[WHAT THE TASK ASKS] Write out every line of the items below, from the line containing "Debido a la actualización del software de re" down to the line containing "E-mail › Jans Schilderwerken", with both of those lines included. Omit the pictures.

#### DATA SECTION ####

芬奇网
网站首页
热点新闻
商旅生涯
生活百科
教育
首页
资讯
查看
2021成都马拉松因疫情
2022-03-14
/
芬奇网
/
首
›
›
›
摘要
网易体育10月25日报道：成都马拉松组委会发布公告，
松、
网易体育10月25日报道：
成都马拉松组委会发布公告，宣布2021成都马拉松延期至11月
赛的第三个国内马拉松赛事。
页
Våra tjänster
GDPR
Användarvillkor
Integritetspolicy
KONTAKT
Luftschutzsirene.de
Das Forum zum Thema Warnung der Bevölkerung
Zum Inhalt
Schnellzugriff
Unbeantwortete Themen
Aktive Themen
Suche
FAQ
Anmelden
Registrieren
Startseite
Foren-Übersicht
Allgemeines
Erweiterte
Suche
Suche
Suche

####
#### DATA SECTION ####

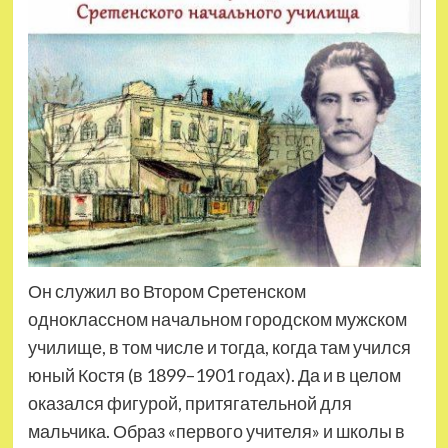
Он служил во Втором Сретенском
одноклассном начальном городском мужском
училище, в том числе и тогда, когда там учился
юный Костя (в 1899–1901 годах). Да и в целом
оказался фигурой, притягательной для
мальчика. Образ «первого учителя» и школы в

####
#### DATA SECTION ####

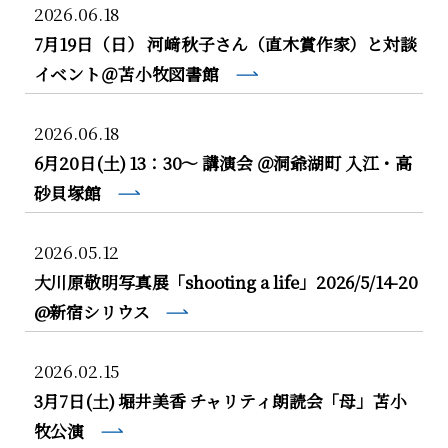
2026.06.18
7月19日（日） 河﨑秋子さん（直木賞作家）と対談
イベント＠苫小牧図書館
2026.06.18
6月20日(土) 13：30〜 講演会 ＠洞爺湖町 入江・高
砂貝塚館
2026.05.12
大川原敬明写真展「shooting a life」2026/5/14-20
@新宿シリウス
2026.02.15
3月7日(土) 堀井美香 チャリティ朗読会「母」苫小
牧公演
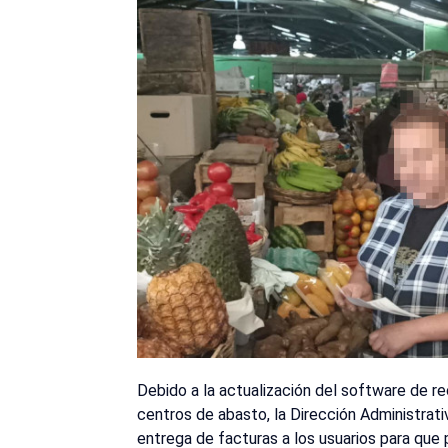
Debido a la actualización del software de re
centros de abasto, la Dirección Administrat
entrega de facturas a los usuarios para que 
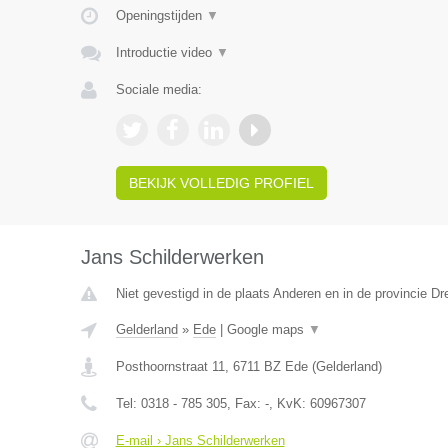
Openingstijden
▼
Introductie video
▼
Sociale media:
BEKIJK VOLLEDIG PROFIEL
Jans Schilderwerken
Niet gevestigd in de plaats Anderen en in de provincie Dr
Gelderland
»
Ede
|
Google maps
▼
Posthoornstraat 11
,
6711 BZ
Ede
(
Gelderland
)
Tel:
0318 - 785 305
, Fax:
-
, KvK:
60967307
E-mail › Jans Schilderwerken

####

[OUTPUT FOR THIS EXERCISE]
Debido a la actualización del software de re
centros de abasto, la Dirección Administrat
entrega de facturas a los usuarios para que 
Openingstijden
▼
Introductie video
▼
Sociale media:
BEKIJK VOLLEDIG PROFIEL
Jans Schilderwerken
Niet gevestigd in de plaats Anderen en in de provincie Dr
Gelderland
»
Ede
|
Google maps
▼
Posthoornstraat 11
,
6711 BZ
Ede
(
Gelderland
)
Tel:
0318 - 785 305
, Fax:
-
, KvK:
60967307
E-mail › Jans Schilderwerken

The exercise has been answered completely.